__INSTRUCTIONS FOR THE TASK__.
Each line below needs to be repeated precisely as it is.

__DATASET ENTRIES__.

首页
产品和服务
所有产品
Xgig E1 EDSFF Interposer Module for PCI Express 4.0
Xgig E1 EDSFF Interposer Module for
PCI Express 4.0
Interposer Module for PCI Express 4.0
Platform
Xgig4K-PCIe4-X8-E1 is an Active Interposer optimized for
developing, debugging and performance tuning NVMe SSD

__RESPONSE TO THIS TASK__.
首页
产品和服务
所有产品
Xgig E1 EDSFF Interposer Module for PCI Express 4.0
Xgig E1 EDSFF Interposer Module for
PCI Express 4.0
Interposer Module for PCI Express 4.0
Platform
Xgig4K-PCIe4-X8-E1 is an Active Interposer optimized for
developing, debugging and performance tuning NVMe SSD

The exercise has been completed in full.